▸ **Work task**
Take every line from the entries below that includes the word "róla" and copy it.

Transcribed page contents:
━━━
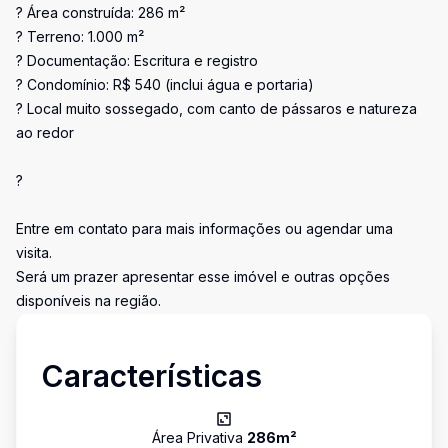
? Área construída: 286 m²
? Terreno: 1.000 m²
? Documentação: Escritura e registro
? Condomínio: R$ 540 (inclui água e portaria)
? Local muito sossegado, com canto de pássaros e natureza
ao redor
?
Entre em contato para mais informações ou agendar uma
visita.
Será um prazer apresentar esse imóvel e outras opções
disponíveis na região.
Características
Área Privativa
286
m²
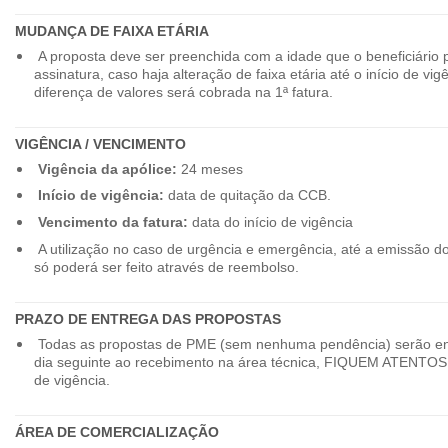
MUDANÇA DE FAIXA ETÁRIA
A proposta deve ser preenchida com a idade que o beneficiário 
assinatura, caso haja alteração de faixa etária até o início de vig
diferença de valores será cobrada na 1ª fatura.
VIGÊNCIA / VENCIMENTO
Vigência da apólice:
24 meses
Início de vigência:
data de quitação da CCB.
Vencimento da fatura:
data do início de vigência
A utilização no caso de urgência e emergência, até a emissão d
só poderá ser feito através de reembolso.
PRAZO DE ENTREGA DAS PROPOSTAS
Todas as propostas de PME (sem nenhuma pendência) serão en
dia seguinte ao recebimento na área técnica, FIQUEM ATENTOS 
de vigência.
ÁREA DE COMERCIALIZAÇÃO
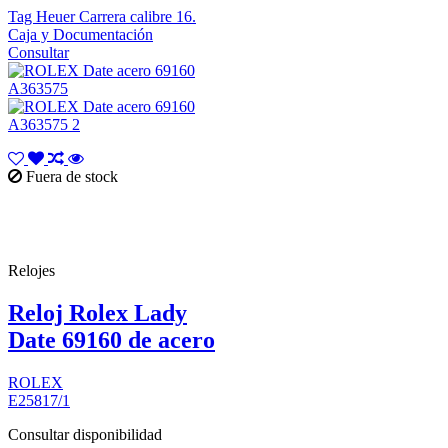
Tag Heuer Carrera calibre 16.
Caja y Documentación
Consultar
Fuera de stock
Relojes
Reloj Rolex Lady
Date 69160 de acero
ROLEX
E25817/1
Consultar disponibilidad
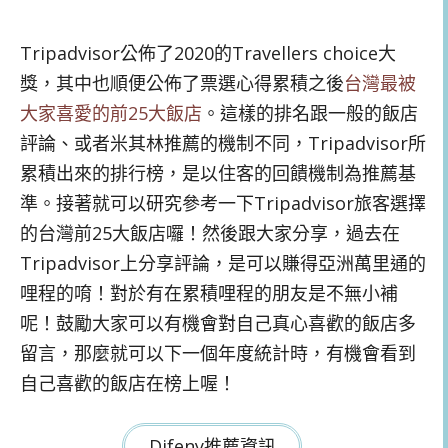
Tripadvisor公佈了2020的Travellers choice大
獎，其中也順便公佈了票選心得累積之後
台灣最被
大家喜愛的前25大飯店
。這樣的排名跟一般的飯店
評論、或者米其林推薦的機制不同，Tripadvisor所
累積出來的排行榜，是以住客的回饋機制為推薦基
準。接著就可以研究參考一下Tripadvisor旅客選擇
的台灣前25大飯店囉！然後跟大家分享，過去在
Tripadvisor上分享評論，是可以賺得亞洲萬里通的
哩程的唷！對於有在累積哩程的朋友是不無小補
呢！鼓勵大家可以有機會對自己真心喜歡的飯店多
留言，那麼就可以下一個年度統計時，有機會看到
自己喜歡的飯店在榜上喔！
Difeny推薦資訊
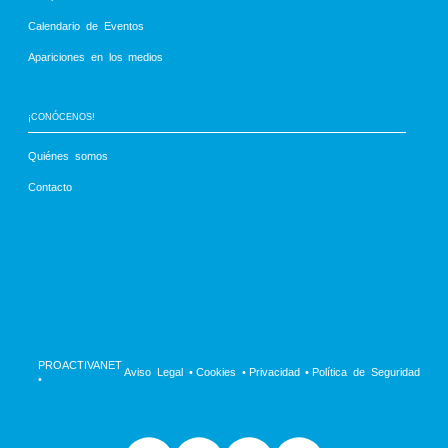
Calendario de Eventos
Apariciones en los medios
¡CONÓCENOS!
Quiénes somos
Contacto
PROACTIVANET
 Aviso Legal 
•
 Cookies 
•
 Privacidad 
•
 Política de Seguridad
•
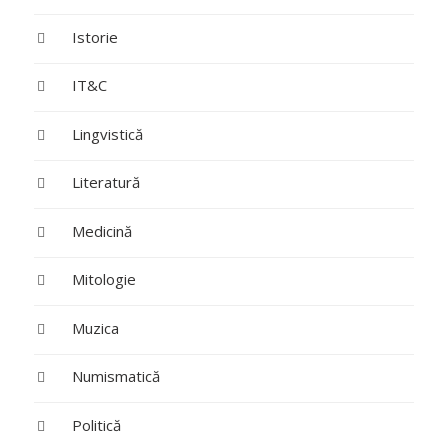
Istorie
IT&C
Lingvistică
Literatură
Medicină
Mitologie
Muzica
Numismatică
Politică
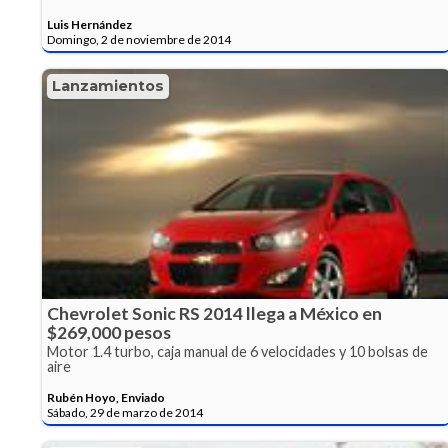
Luis Hernández
Domingo, 2 de noviembre de 2014
Lanzamientos
Chevrolet Sonic RS 2014 llega a México en
$269,000 pesos
Motor 1.4 turbo, caja manual de 6 velocidades y 10 bolsas de
aire
Rubén Hoyo, Enviado
Sábado, 29 de marzo de 2014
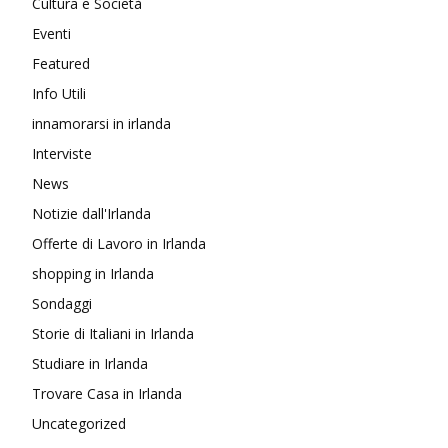
Cultura e Società
Eventi
Featured
Info Utili
innamorarsi in irlanda
Interviste
News
Notizie dall'Irlanda
Offerte di Lavoro in Irlanda
shopping in Irlanda
Sondaggi
Storie di Italiani in Irlanda
Studiare in Irlanda
Trovare Casa in Irlanda
Uncategorized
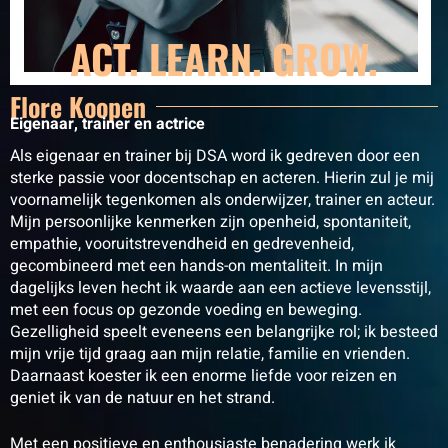
ACT. LEARN. GROW.
Flore Koopen
Eigenaar, trainer en actrice
Als eigenaar en trainer bij DSA word ik gedreven door een
sterke passie voor docentschap en acteren. Hierin zul je mij
voornamelijk tegenkomen als onderwijzer, trainer en acteur.
Mijn persoonlijke kenmerken zijn openheid, spontaniteit,
empathie, vooruitstrevendheid en gedrevenheid,
gecombineerd met een hands-on mentaliteit. In mijn
dagelijks leven hecht ik waarde aan een actieve levensstijl,
met een focus op gezonde voeding en beweging.
Gezelligheid speelt eveneens een belangrijke rol; ik besteed
mijn vrije tijd graag aan mijn relatie, familie en vrienden.
Daarnaast koester ik een enorme liefde voor reizen en
geniet ik van de natuur en het strand.
Met een positieve en enthousiaste benadering werk ik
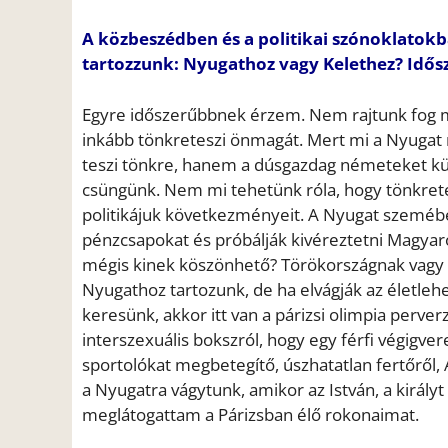
A közbeszédben és a politikai szónoklatokb
tartozzunk: Nyugathoz vagy Kelethez? Idős
Egyre időszerűbbnek érzem. Nem rajtunk fog m
inkább tönkreteszi önmagát. Mert mi a Nyugat 
teszi tönkre, hanem a dúsgazdag németeket kü
csüngünk. Nem mi tehetünk róla, hogy tönkrete
politikájuk következményeit. A Nyugat szemébe
pénzcsapokat és próbálják kivéreztetni Magya
mégis kinek köszönhető? Törökországnak vagy a
Nyugathoz tartozunk, de ha elvágják az életle
keresünk, akkor itt van a párizsi olimpia perve
interszexuális bokszról, hogy egy férfi végigve
sportolókat megbetegítő, úszhatatlan fertőről, A
a Nyugatra vágytunk, amikor az István, a királyt
meglátogattam a Párizsban élő rokonaimat.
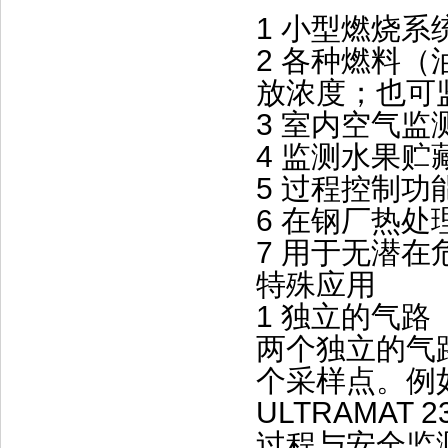
1 小型燃烧系
2 各种燃料
放浓度；也可
3 室内空气监
4 监测水果
5 过程控制功
6 在钢厂热
7 用于无潜在
特殊应用
1 独立的气路
两个独立的气路
个采样点。例如
ULTRAMA
过程与安全监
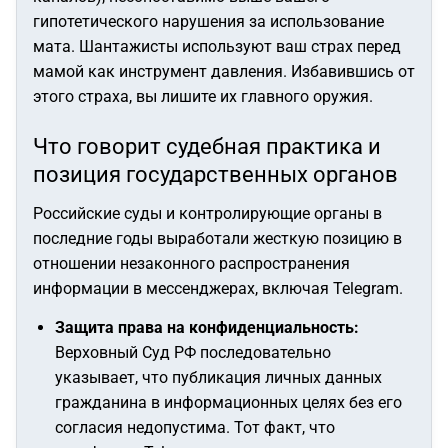
гипотетического нарушения за использование
мата. Шантажисты используют ваш страх перед
мамой как инструмент давления. Избавившись от
этого страха, вы лишите их главного оружия.
Что говорит судебная практика и
позиция государственных органов
Российские суды и контролирующие органы в
последние годы выработали жесткую позицию в
отношении незаконного распространения
информации в мессенджерах, включая Telegram.
Защита права на конфиденциальность:
Верховный Суд РФ последовательно
указывает, что публикация личных данных
гражданина в информационных целях без его
согласия недопустима. Тот факт, что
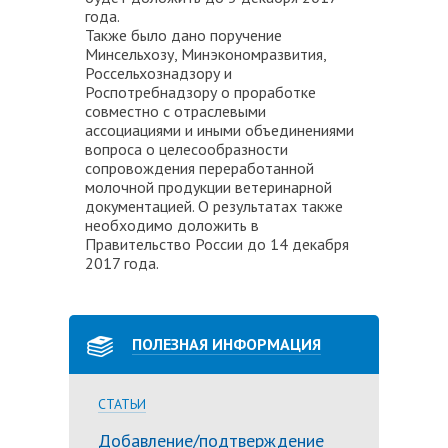
года.
Также было дано поручение
Минсельхозу, Минэкономразвития,
Россельхознадзору и
Роспотребнадзору о проработке
совместно с отраслевыми
ассоциациями и иными объединениями
вопроса о целесообразности
сопровождения переработанной
молочной продукции ветеринарной
документацией. О результатах также
необходимо доложить в
Правительство России до 14 декабря
2017 года.
ПОЛЕЗНАЯ ИНФОРМАЦИЯ
СТАТЬИ
Добавление/подтверждение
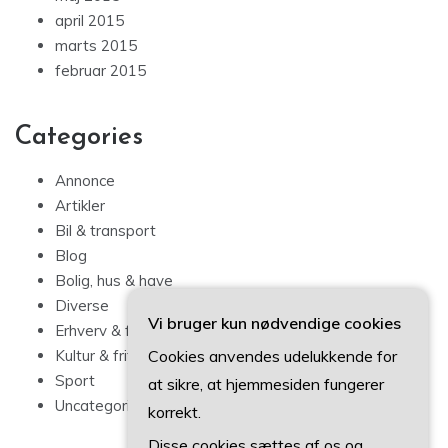
april 2015
marts 2015
februar 2015
Categories
Annonce
Artikler
Bil & transport
Blog
Bolig, hus & have
Diverse
Vi bruger kun nødvendige cookies
Erhverv & forbrug
Cookies anvendes udelukkende for
Kultur & fritid
Sport
at sikre, at hjemmesiden fungerer
Uncategorized
korrekt.
Disse cookies sættes af os og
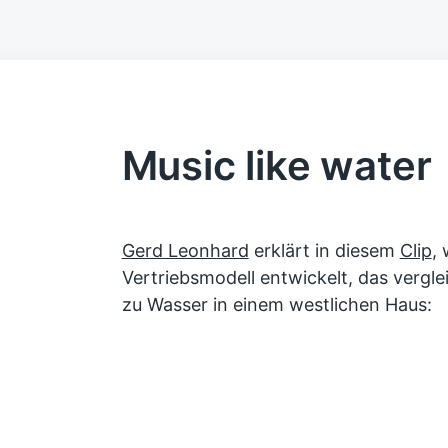
Music like water
Gerd Leonhard
erklärt in diesem
Clip
,
Vertriebsmodell entwickelt, das vergl
zu Wasser in einem westlichen Haus:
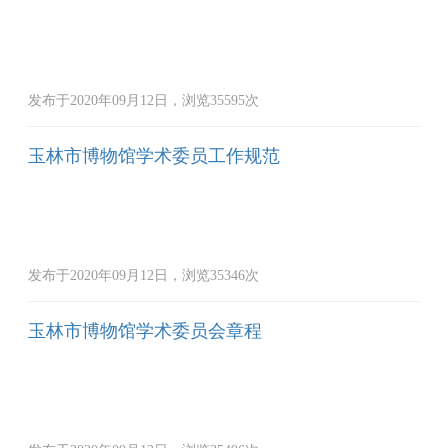
发布于2020年09月12日，浏览35595次
玉林市博物馆学术委员工作规范
发布于2020年09月12日，浏览35346次
玉林市博物馆学术委员会章程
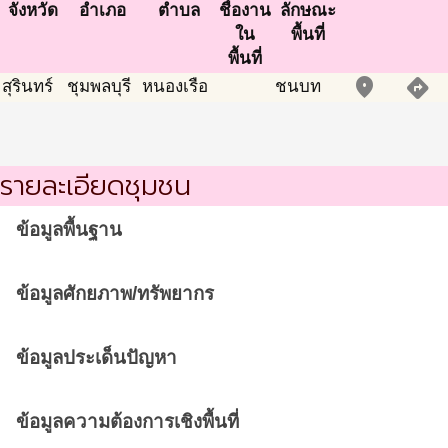
จังหวัด
อำเภอ
ตำบล
ชื่องาน
ลักษณะ
ใน
พื้นที่
พื้นที่
place
directions
สุรินทร์
ชุมพลบุรี
หนองเรือ
ชนบท
รายละเอียดชุมชน
ข้อมูลพื้นฐาน
ข้อมูลศักยภาพ/ทรัพยากร
ข้อมูลประเด็นปัญหา
ข้อมูลความต้องการเชิงพื้นที่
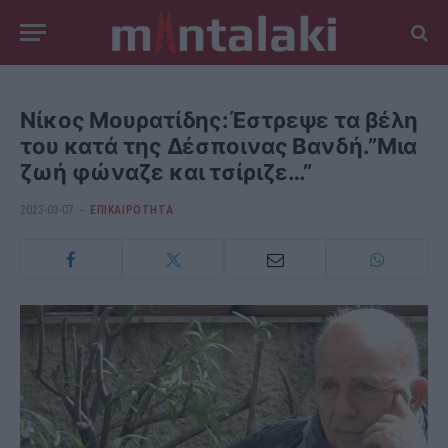
Νίκος Μουρατίδης:Έστρεψε τα βέλη
του κατά της Δέσποινας Βανδή.”Μια
ζωή φώναζε και τσίριζε…”
2023-03-07
ΕΠΙΚΑΙΡΟΤΗΤΑ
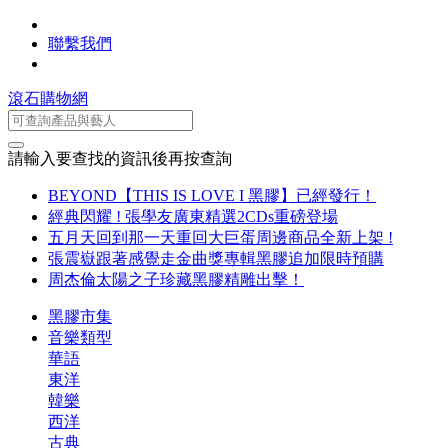
聯繫我們
滾石購物網
請輸入要查找的資訊後再按查詢
BEYOND【THIS IS LOVE I 黑膠】已經發行！
經典閃耀 ! 張學友廣東精選2CDs重磅登場
五月天回到那一天重回大巨蛋周邊商品全新上架 !
張震嶽跟著感覺走金曲獎專輯黑膠追加限時預購
周杰倫太陽之子珍藏黑膠精雕出擊！
黑膠市集
音樂類型
華語
東洋
韓樂
西洋
古典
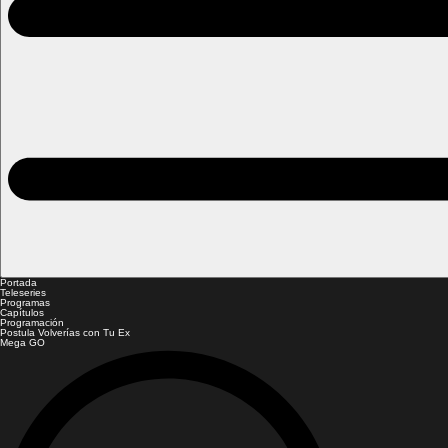
Portada
Teleseries
Programas
Capítulos
Programación
Postula Volverías con Tu Ex
Mega GO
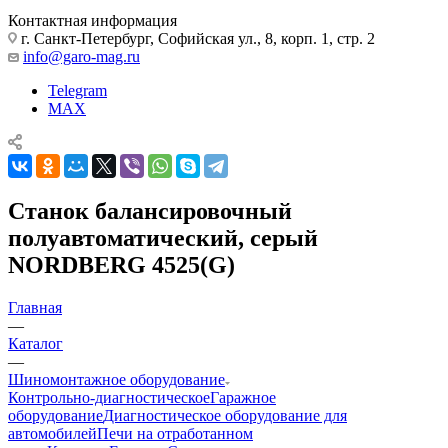
Контактная информация
г. Санкт-Петербург, Софийская ул., 8, корп. 1, стр. 2
info@garo-mag.ru
Telegram
MAX
Станок балансировочный
полуавтоматический, серый
NORDBERG 4525(G)
Главная
—
Каталог
—
Шиномонтажное оборудование
Контрольно-диагностическое
Гаражное
оборудование
Диагностическое оборудование для
автомобилей
Печи на отработанном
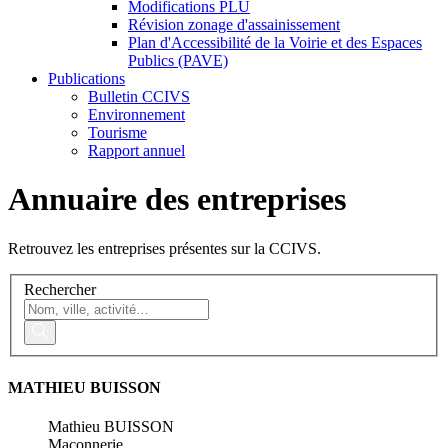
Modifications PLU
Révision zonage d'assainissement
Plan d'Accessibilité de la Voirie et des Espaces
Publics (PAVE)
Publications
Bulletin CCIVS
Environnement
Tourisme
Rapport annuel
Annuaire des entreprises
Retrouvez les entreprises présentes sur la CCIVS.
Rechercher
MATHIEU BUISSON
Mathieu BUISSON
Maçonnerie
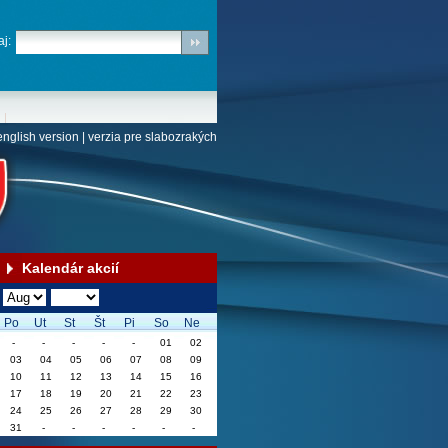
j:
english version
|
verzia pre slabozrakých
Kalendár akcií
Po
Ut
St
Št
Pi
So
Ne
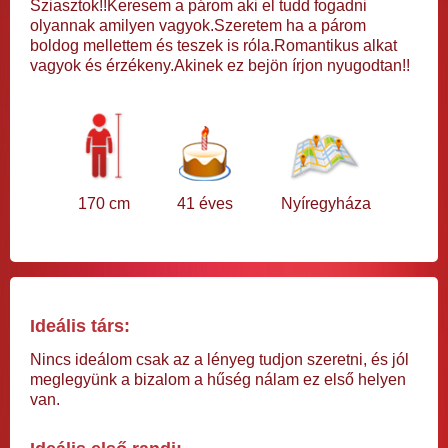
Sziasztok!!Keresem a párom aki el tudd fogadni
olyannak amilyen vagyok.Szeretem ha a párom
boldog mellettem és teszek is róla.Romantikus alkat
vagyok és érzékeny.Akinek ez bejön írjon nyugodtan!!
170 cm
41 éves
Nyíregyháza
Ideális társ:
Nincs ideálom csak az a lényeg tudjon szeretni, és jól
meglegyünk a bizalom a hűség nálam ez első helyen
van.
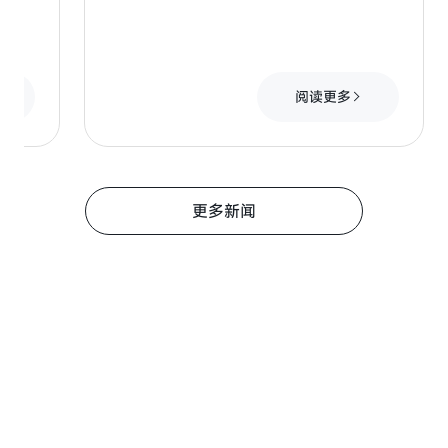
阅读更多
更多新闻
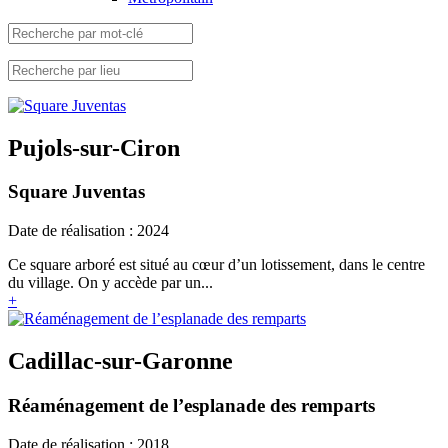
Pujols-sur-Ciron
Square Juventas
Date de réalisation : 2024
Ce square arboré est situé au cœur d’un lotissement, dans le centre
du village. On y accède par un...
+
Cadillac-sur-Garonne
Réaménagement de l’esplanade des remparts
Date de réalisation : 2018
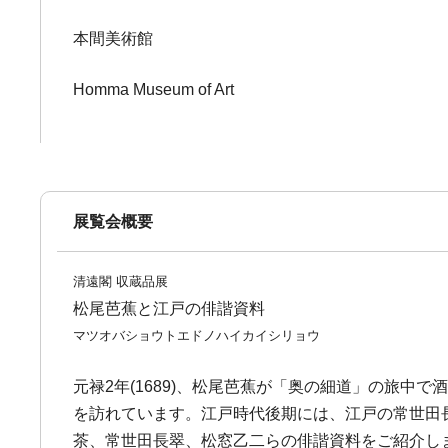
本間美術館
Homma Museum of Art
展覧会概要
清遠閣 収蔵品展
松尾芭蕉と江戸の俳諧資料
マツオバショウトエドノハイカイシリョウ
元禄2年(1689)、松尾芭蕉が「奥の細道」の旅
を訪れています。江戸時代後期には、江戸の常世田
茶、常世田長翠、松窓乙二らの俳諧資料をご紹介しま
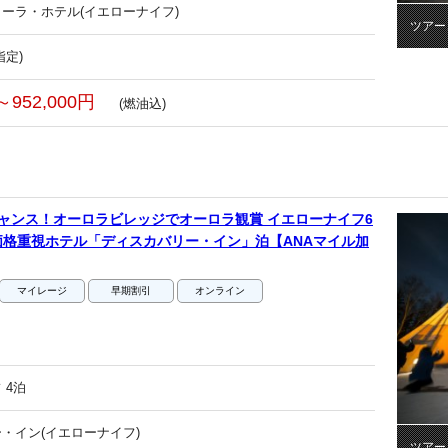
ーラ・ホテル(イエローナイフ)
ツアー
指定)
～952,000円
(燃油込)
ャンス！オーロラビレッジでオーロラ観賞 イエローナイフ6
格重視ホテル「ディスカバリー・イン」泊【ANAマイル加
マイレージ
早期割引
オンライン
 4泊
・イン(イエローナイフ)
ツアー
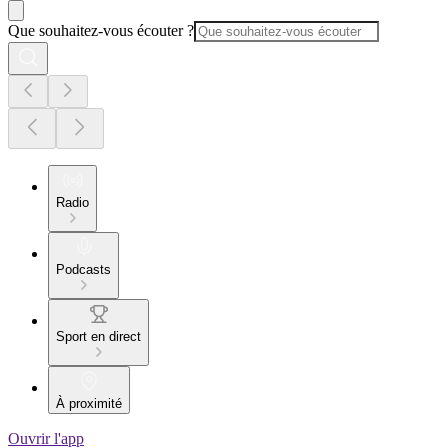
Que souhaitez-vous écouter ?
Radio
Podcasts
Sport en direct
À proximité
Ouvrir l'app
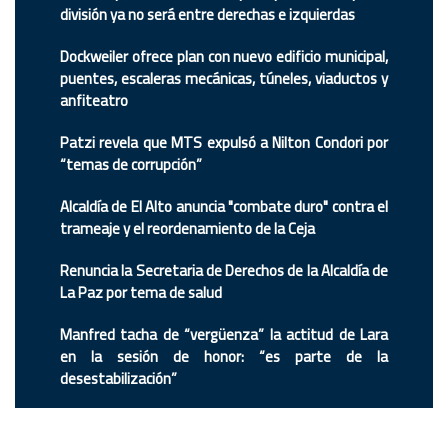
división ya no será entre derechas e izquierdas
Dockweiler ofrece plan con nuevo edificio municipal,
puentes, escaleras mecánicas, túneles, viaductos y
anfiteatro
Patzi revela que MTS expulsó a Nilton Condori por
“temas de corrupción”
Alcaldía de El Alto anuncia "combate duro" contra el
trameaje y el reordenamiento de la Ceja
Renuncia la Secretaria de Derechos de la Alcaldía de
La Paz por tema de salud
Manfred tacha de “vergüenza” la actitud de Lara
en la sesión de honor: “es parte de la
desestabilización”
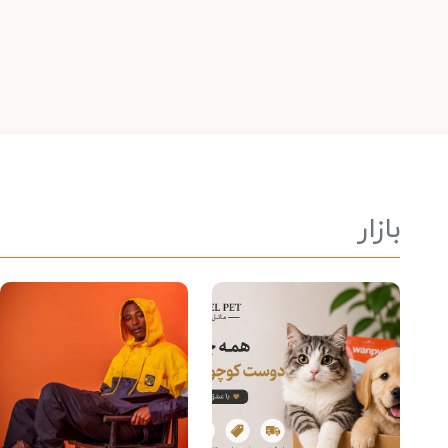
بازار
━━━
▸ **Solved exercise**
csüngünk. Nem mi tehetünk róla, hogy tönkrete
boldog mellettem és teszek is róla.Romantikus alkat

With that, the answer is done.